_Requirement:_ Copy the text of the entries below verbatim, from the line containing "Tämä toimii hyvänä" through the line containing "Copyright © 2026 BotânicaWeb.", with both of those lines included. Leave out the pictures.
Top of Data for processing
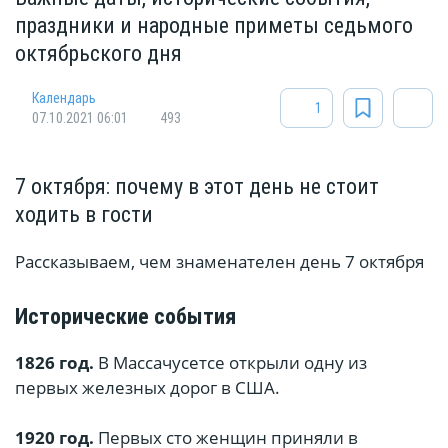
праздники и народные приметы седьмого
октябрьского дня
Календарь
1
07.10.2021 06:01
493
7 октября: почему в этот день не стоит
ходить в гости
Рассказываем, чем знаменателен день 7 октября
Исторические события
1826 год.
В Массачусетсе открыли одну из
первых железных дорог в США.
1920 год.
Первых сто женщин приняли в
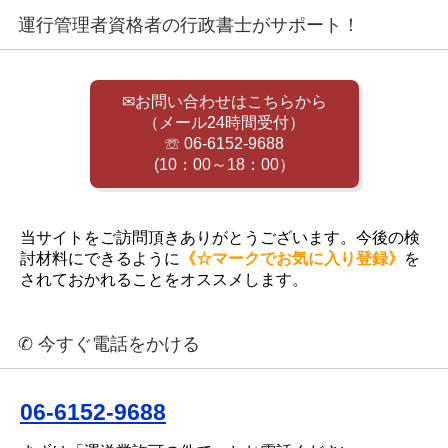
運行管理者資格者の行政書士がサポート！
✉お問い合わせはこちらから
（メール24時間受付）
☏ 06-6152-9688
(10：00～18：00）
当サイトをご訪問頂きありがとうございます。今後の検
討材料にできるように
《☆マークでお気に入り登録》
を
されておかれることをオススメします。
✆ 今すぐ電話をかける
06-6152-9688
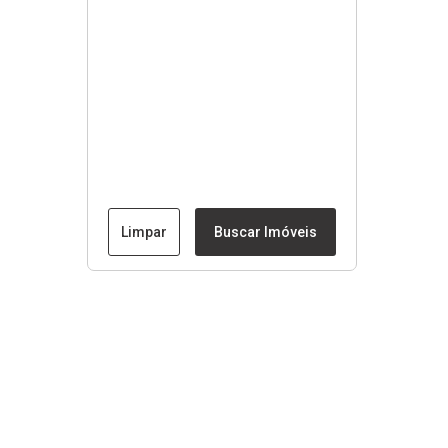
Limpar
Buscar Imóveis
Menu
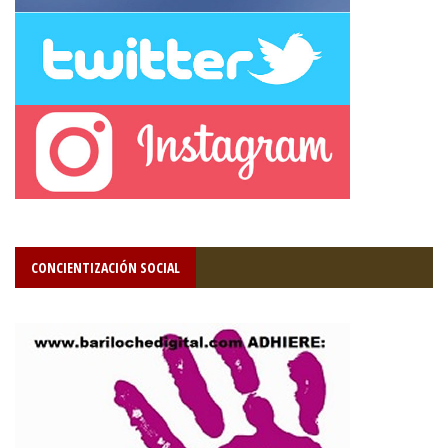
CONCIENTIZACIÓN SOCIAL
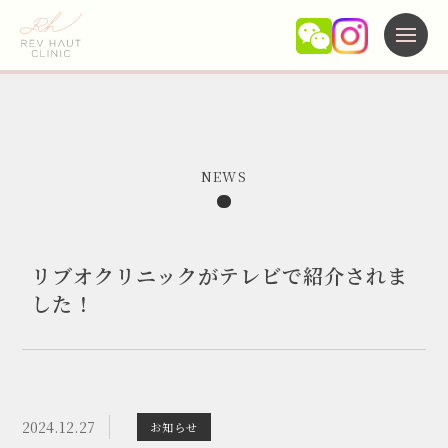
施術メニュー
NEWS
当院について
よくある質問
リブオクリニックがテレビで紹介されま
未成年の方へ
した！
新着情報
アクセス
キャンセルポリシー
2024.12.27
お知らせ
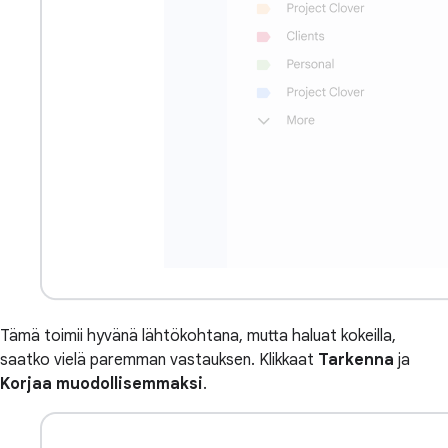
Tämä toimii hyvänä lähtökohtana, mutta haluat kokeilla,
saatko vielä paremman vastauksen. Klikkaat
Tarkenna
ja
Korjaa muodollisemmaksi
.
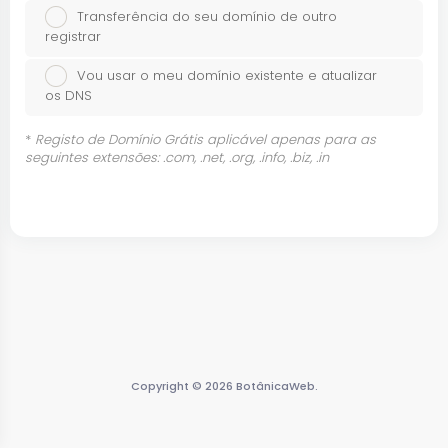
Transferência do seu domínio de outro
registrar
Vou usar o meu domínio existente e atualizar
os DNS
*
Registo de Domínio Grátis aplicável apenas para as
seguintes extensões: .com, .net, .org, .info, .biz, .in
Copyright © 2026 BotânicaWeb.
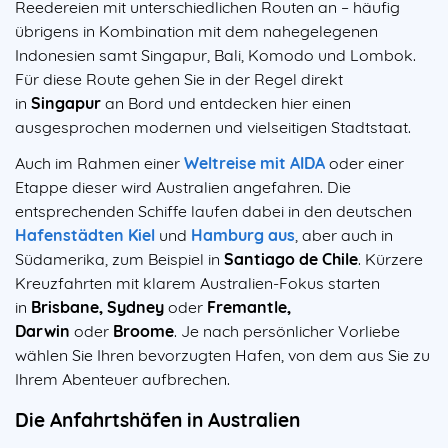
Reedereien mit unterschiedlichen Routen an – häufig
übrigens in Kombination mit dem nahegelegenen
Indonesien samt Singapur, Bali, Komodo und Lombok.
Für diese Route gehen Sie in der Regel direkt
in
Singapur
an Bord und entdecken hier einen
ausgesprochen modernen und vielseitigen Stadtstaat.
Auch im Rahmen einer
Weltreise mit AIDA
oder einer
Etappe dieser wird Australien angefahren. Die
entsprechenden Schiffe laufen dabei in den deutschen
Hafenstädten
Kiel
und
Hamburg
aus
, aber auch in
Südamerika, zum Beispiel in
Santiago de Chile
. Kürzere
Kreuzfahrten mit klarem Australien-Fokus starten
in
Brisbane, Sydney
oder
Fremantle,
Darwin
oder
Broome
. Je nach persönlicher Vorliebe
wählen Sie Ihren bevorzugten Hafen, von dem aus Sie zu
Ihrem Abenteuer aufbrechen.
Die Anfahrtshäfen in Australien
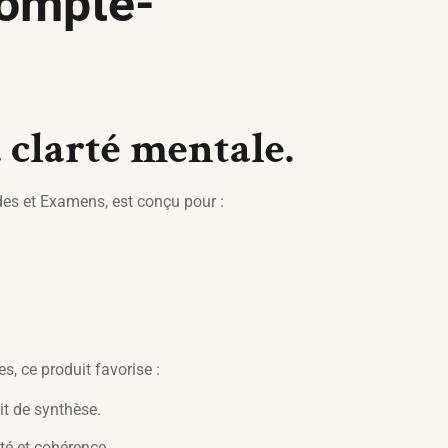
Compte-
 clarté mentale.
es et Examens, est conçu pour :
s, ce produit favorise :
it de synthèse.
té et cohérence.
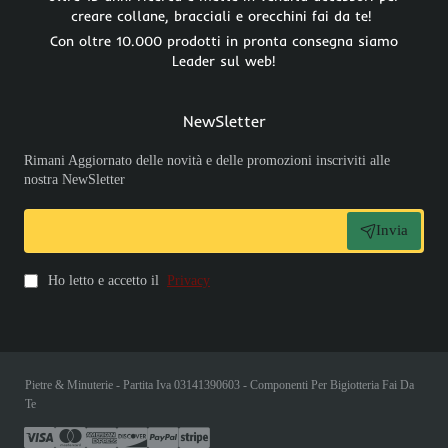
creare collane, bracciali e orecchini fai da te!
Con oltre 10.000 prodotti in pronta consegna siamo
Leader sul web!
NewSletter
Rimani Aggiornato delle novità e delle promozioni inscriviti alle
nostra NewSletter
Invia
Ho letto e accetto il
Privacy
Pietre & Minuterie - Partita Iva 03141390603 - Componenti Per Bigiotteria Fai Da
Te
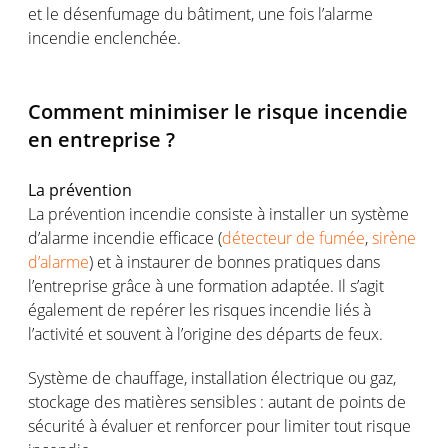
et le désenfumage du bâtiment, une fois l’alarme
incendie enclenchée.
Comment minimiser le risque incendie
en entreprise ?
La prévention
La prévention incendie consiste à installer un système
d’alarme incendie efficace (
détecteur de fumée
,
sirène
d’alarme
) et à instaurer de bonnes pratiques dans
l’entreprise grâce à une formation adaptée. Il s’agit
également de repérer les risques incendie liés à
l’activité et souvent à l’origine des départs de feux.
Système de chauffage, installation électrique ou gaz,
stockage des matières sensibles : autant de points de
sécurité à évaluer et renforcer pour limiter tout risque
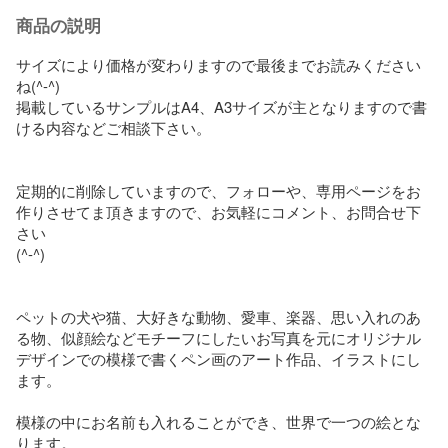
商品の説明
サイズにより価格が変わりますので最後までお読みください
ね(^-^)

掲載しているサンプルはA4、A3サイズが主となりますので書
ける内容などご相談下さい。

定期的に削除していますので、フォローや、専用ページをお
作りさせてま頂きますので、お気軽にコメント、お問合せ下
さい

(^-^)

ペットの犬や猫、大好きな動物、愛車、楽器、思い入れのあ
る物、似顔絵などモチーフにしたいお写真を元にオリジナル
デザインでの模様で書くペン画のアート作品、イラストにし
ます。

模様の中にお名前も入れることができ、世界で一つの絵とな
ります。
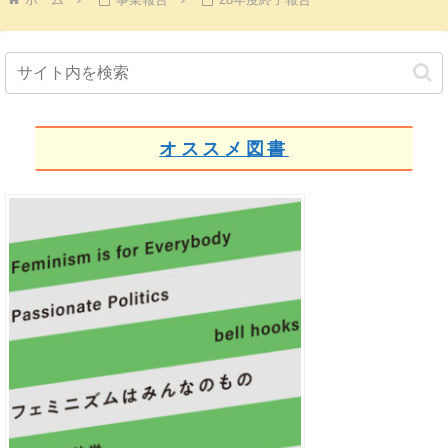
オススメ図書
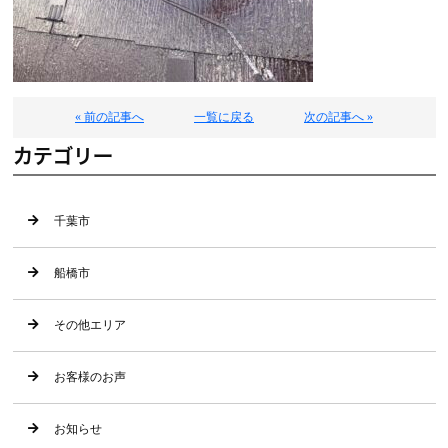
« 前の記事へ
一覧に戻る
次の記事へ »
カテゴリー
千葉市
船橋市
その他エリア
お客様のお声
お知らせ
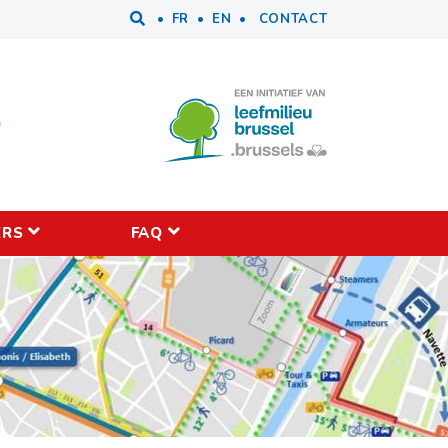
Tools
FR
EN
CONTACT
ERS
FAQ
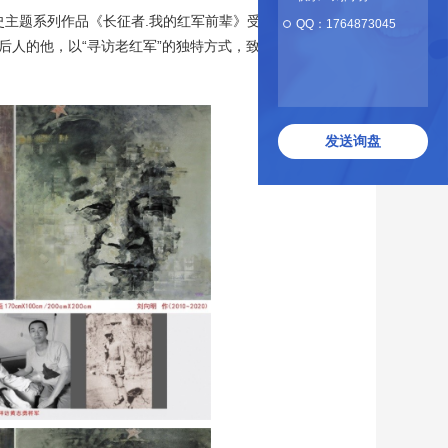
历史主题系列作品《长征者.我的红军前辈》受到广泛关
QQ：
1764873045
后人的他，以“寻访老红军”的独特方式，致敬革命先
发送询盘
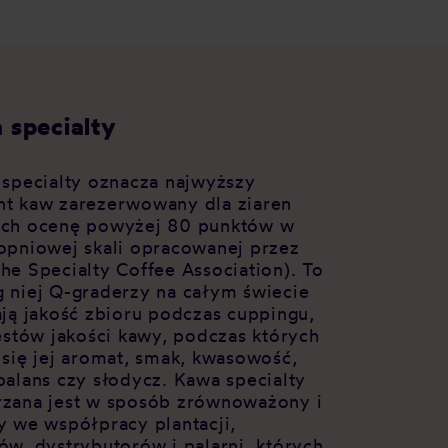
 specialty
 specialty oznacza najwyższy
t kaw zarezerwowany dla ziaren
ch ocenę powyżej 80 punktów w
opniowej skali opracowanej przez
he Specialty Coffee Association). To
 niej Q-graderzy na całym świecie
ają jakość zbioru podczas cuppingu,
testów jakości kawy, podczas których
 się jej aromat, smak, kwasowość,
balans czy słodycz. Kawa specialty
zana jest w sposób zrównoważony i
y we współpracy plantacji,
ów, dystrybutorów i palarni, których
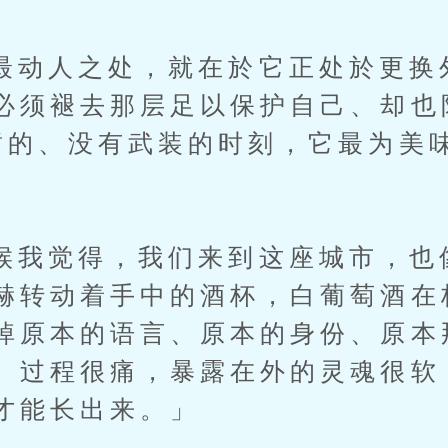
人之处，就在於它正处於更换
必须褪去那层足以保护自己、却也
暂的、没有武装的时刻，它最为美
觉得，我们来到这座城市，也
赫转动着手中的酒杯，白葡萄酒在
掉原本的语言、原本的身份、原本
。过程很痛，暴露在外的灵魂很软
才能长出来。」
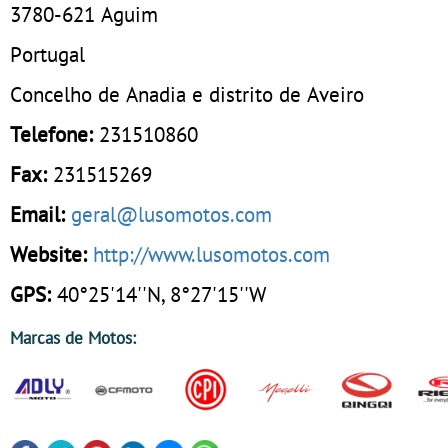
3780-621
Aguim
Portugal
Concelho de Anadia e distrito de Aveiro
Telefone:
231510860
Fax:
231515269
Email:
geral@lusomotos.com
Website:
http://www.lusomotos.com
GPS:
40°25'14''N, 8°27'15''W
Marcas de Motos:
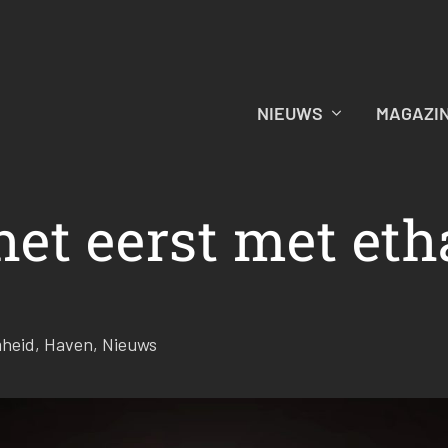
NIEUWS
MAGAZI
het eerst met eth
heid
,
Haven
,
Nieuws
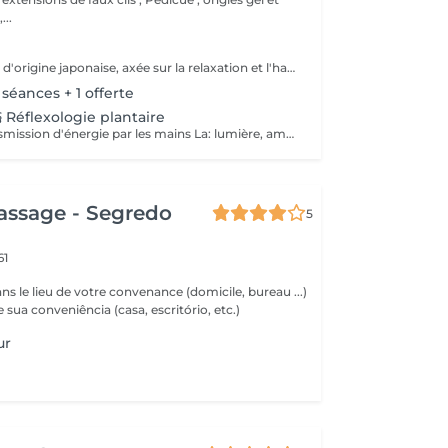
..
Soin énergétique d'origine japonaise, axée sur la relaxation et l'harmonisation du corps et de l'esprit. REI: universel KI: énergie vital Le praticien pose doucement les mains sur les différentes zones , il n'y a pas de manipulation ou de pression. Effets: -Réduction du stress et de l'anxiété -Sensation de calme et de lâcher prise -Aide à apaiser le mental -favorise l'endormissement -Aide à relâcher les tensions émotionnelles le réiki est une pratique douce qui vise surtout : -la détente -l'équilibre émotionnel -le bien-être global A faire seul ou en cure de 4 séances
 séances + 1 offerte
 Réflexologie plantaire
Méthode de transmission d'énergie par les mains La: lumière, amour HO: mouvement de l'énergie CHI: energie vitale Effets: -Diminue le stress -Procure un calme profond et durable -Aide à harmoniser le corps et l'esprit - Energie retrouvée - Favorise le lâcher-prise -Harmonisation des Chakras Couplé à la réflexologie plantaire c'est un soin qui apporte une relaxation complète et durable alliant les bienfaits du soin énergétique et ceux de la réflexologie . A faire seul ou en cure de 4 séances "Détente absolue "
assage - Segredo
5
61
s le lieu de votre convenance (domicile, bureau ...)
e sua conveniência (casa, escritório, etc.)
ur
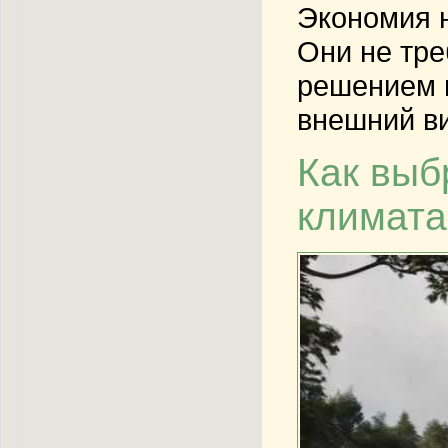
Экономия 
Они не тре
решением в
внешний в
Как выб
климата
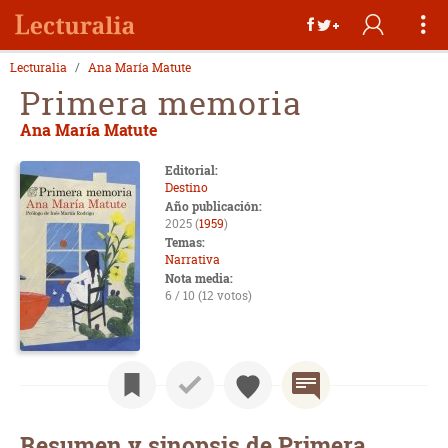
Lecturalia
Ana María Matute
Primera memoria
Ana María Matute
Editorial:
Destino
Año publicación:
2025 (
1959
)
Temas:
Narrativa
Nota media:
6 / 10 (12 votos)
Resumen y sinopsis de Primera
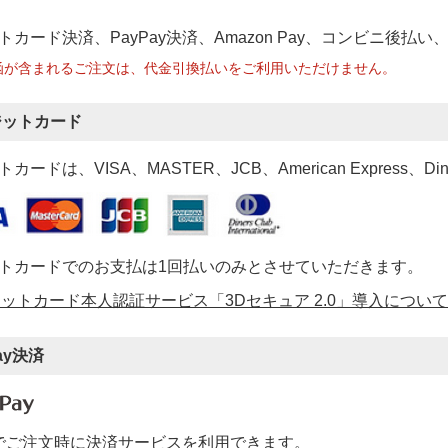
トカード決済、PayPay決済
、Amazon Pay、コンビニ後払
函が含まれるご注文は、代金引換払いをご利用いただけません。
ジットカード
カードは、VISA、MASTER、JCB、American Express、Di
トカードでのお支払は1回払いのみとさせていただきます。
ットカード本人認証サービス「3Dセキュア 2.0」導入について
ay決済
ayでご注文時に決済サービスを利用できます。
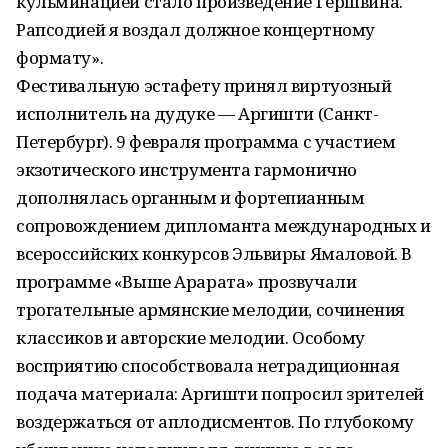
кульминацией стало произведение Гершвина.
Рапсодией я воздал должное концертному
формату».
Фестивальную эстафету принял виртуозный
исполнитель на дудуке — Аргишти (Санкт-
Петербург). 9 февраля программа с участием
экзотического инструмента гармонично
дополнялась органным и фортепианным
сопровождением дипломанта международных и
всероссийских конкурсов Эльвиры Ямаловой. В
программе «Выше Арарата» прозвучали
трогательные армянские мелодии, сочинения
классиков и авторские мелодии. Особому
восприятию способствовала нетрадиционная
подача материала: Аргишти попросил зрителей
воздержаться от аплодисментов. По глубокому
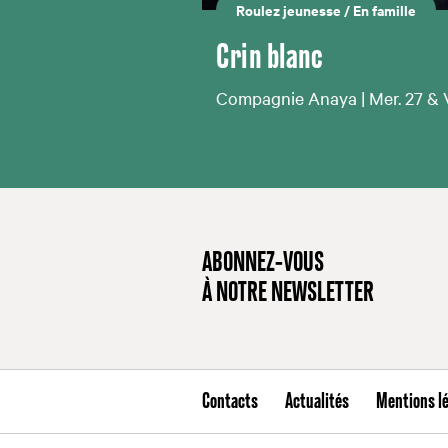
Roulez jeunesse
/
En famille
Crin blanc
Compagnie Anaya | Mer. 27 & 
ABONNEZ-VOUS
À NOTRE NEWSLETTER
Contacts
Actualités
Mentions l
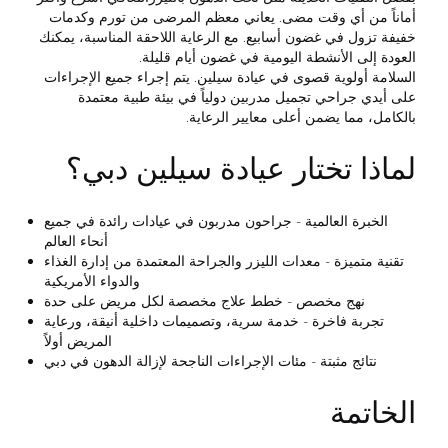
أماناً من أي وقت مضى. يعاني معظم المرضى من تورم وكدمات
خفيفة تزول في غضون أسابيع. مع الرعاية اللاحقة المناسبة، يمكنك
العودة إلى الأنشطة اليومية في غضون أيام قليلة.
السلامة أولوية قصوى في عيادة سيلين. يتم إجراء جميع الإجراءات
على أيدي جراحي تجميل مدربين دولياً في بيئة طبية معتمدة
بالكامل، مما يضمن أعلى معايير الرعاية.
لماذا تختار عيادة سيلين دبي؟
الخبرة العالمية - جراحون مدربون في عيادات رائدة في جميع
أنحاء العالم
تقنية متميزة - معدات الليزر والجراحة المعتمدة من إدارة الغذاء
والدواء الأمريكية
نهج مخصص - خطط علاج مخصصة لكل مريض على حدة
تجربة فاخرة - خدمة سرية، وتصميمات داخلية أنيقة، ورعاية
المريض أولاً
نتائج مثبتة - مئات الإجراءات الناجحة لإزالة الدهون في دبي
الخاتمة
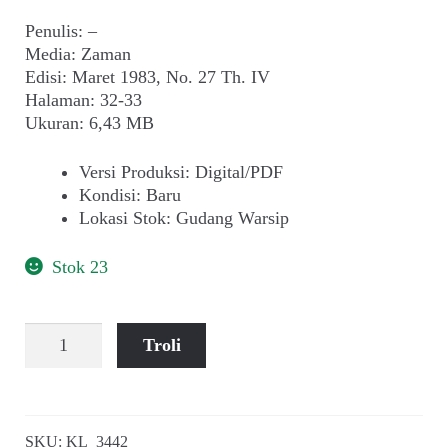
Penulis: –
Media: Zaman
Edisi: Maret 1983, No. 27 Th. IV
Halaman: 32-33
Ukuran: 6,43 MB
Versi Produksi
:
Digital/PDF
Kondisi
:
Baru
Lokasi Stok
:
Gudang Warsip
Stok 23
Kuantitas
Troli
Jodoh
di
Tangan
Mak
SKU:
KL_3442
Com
Bottom of Data for processing
_Answer section:_
Tämä toimii hyvänä lähtökohtana, mutta haluat kokeilla,
saatko vielä paremman vastauksen. Klikkaat
Tarkenna
ja
Korjaa muodollisemmaksi
.
Transferência do seu domínio de outro
registrar
Vou usar o meu domínio existente e atualizar
os DNS
*
Registo de Domínio Grátis aplicável apenas para as
seguintes extensões: .com, .net, .org, .info, .biz, .in
Copyright © 2026 BotânicaWeb.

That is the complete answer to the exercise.